**Ausgewählter Auszug**
☆ ☆ ☆ ☆
Ein paar Bergketten weiter südlich befinden sich gleich zwei Weinregionen. Die kaum bekannte und wenig relevante Bergamasca und, ein paar Kilometer davon entfernt, die Franciacorta, ihres Zeichens wiederum die bekannteste Weinbauregion der Lombardei. Seit den 1960er Jahren widmet man sich dort der Herstellung von Spumante, seit 1995 kann man sich, macht man denn alles regelkonform, das DOCG auf das Etikett drucken. Franciacorta leitet sich von der „francae curtes“ ab und bezieht sich auf die einstige Steuerbefreiung für die sich damals in der Gegend befindlichen französischen Zisterzienserklöster.
Auch sonst spielt Frankreich eine eminente Rolle im Selbstverständnis einer Region, die man etwas euphemistisch als Champagne Italiens bezeichnet. Zwar bedient man sich derselben Rebsorten (Pinot Noir, Chardonnay + ein wenig Pinot Blanc) und vinifiziert nach der Methode champenoise (Flaschengärung), qualitativ ist man allerdings – mit ein paar Ausnahmen – doch ein gutes Stück von der ultimativen Schaumweinecke im Norden Frankreichs entfernt. Spannend wird es vor allem dort, wo auch die Franciacorta auf Kalk (und nicht auf Moränenablagerungen) baut, allerdings ist das nur in einem sehr überschaubaren Bereich der Fall. Dort trifft man dann allerdings auf die Ausnahmen: Il Pendio, Cà del Vent, Casa Catarina, Arcari e Danesi, immerhin vier Winzer, die dynamische, druckvolle, lebhafte und vielschichtige Spumante keltern.
☆ ☆ ☆ ☆
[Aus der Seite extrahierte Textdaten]
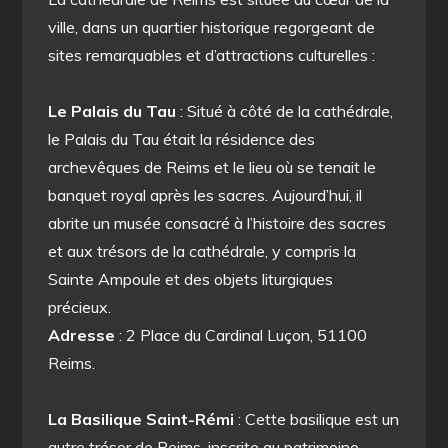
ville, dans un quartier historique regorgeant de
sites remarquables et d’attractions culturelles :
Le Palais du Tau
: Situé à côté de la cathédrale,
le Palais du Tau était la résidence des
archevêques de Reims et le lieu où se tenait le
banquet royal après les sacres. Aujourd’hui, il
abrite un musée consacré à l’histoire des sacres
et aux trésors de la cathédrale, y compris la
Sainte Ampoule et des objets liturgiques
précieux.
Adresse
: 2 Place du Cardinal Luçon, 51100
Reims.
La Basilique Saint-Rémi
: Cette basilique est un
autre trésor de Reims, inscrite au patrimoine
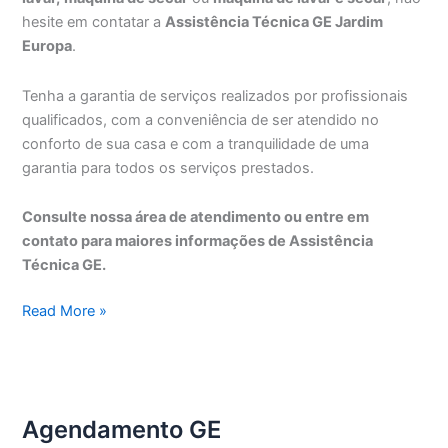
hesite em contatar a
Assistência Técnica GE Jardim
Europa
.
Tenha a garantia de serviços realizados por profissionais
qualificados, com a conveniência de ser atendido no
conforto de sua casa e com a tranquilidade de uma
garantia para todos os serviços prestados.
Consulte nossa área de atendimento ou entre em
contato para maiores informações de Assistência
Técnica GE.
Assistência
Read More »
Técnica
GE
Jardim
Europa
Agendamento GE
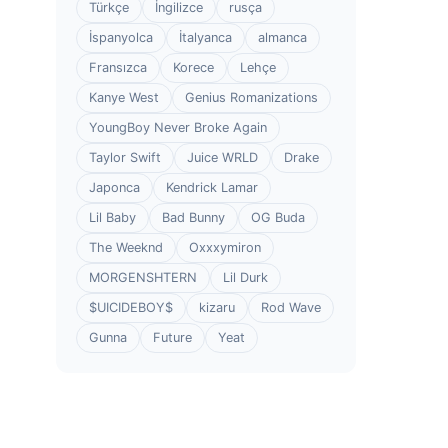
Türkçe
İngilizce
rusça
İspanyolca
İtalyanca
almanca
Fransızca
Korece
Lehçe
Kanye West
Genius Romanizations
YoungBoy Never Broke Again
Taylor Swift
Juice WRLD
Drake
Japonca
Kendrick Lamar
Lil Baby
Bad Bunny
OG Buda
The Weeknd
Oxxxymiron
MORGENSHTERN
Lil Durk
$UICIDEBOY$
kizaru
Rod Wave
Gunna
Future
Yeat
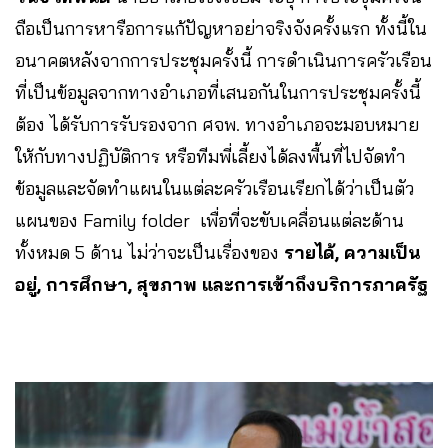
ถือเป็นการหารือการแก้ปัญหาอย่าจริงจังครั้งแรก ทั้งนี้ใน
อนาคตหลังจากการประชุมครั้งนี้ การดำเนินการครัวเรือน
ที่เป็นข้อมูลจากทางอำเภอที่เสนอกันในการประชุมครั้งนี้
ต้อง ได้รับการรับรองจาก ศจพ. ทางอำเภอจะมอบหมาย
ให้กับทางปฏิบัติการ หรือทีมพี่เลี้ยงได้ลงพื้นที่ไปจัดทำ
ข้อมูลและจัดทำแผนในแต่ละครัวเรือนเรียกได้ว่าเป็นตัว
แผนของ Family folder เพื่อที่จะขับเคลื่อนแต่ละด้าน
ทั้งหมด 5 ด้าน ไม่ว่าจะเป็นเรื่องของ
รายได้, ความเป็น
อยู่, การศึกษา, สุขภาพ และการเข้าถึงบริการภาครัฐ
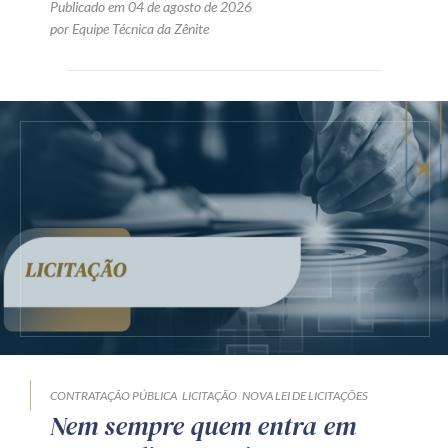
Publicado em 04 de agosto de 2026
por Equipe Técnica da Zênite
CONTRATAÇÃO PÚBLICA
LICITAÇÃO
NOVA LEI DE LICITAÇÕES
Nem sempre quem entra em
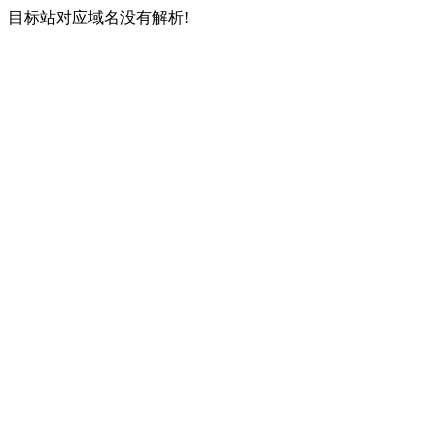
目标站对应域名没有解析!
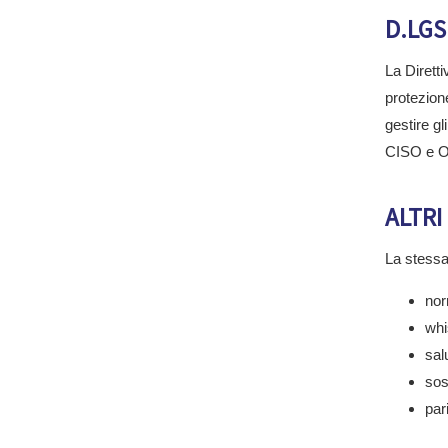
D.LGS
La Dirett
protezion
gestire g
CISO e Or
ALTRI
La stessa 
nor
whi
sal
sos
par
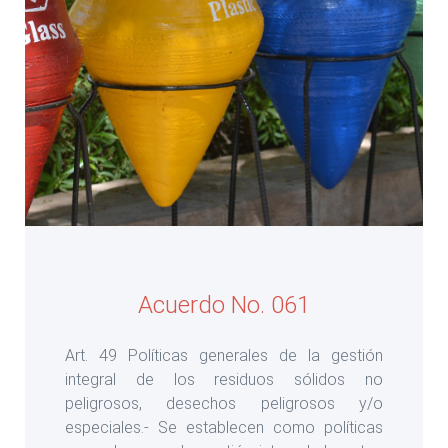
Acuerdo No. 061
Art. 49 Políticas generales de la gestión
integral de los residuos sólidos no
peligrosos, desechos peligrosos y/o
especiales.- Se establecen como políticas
☆ ☆ ☆ ☆
**Aufgabe 1**
Prüfen Sie, ob die folgenden Aussagen mit dem Auszug über die Franciacorta übereinstimmen, und antworten Sie jeweils mit Ja oder Nein sowie den entscheidenden Worten des Auszugs als wörtlichem Zitat. (a) Seit 1995 darf bei regelkonformer Herstellung die Bezeichnung DOCG auf dem Etikett stehen. (b) Die Franciacorta liegt großflächig auf Kalkboden. (c) Die Bergamasca ist die bekannteste Weinbauregion der Lombardei.
**Aufgabe 2**
Greifen Sie den Auszug über die Franciacorta auf und führen Sie ihn nach seinem letzten Satz weiter.

**Antwortfeld 1**
(a) Ja: „seit 1995 kann man sich, macht man denn alles regelkonform, das DOCG auf das Etikett drucken“
(b) Nein: „allerdings ist das nur in einem sehr überschaubaren Bereich der Fall“
(c) Nein: „Die kaum bekannte und wenig relevante Bergamasca“

**Antwortfeld 2**
Bevor man in Richtung Oltrepò Pavese und damit in die Zone der größten Dichte an guten Winzern aufbricht, sollte man, wenn möglich, bei Enrico Togni in Darfo Boario Terme im Valcamonica vorbeischauen. Der keltert dort, in vitikulturellem Niemandsland und ebenfalls im Schlagschatten hoher Berge, neben Marzemino, Merlot und Schiava auch zwei exzellente Nebbiolo.
Und wer sich auf der lombardischen Seite des Gardasees befindet und die Schnauze voll hat von Salò und den Touristen, sollte nicht lange fackeln und auf ein paar Gläser Groppello und/oder Marzemino bei Le Sincette in Polpenazze vorbeischauen.
Oltrepò Pavese im Süden der Lombardei ist eine der eigenwilligsten und eigenartigsten Weinregionen Italiens. Hier kultiviert man neben Croatina und Barbera, den Klassikern der Zone, auch Riesling und Welschriesling und hat zudem eine Affinität für Pinot Nero entwickelt. Daneben gibt es Vespolina und Uva Rara, Chardonnay und Pinot Grigio, Merlot und Cabernet und vieles mehr. In Oltrepò Pavese gibt es 7 DOCs und eine DOCG, die so ziemlich alles abdecken, was man an unterschiedliche Stilrichtungen kennt. Hinzu kommt eine Topographie, die sich in unzähligen Faltungen allen vier Himmelsrichtungen öffnet, von 100 Meter schnell auf 500 Meter ansteigt und wieder abfällt und ein geologisches Mosaik bildet, dass von Mergel, über Kalk, Ton, Gips, Konglomeraten, Sand, Schwemmland bis Moränengestein aus unzähligen kleinen Teilchen besteht..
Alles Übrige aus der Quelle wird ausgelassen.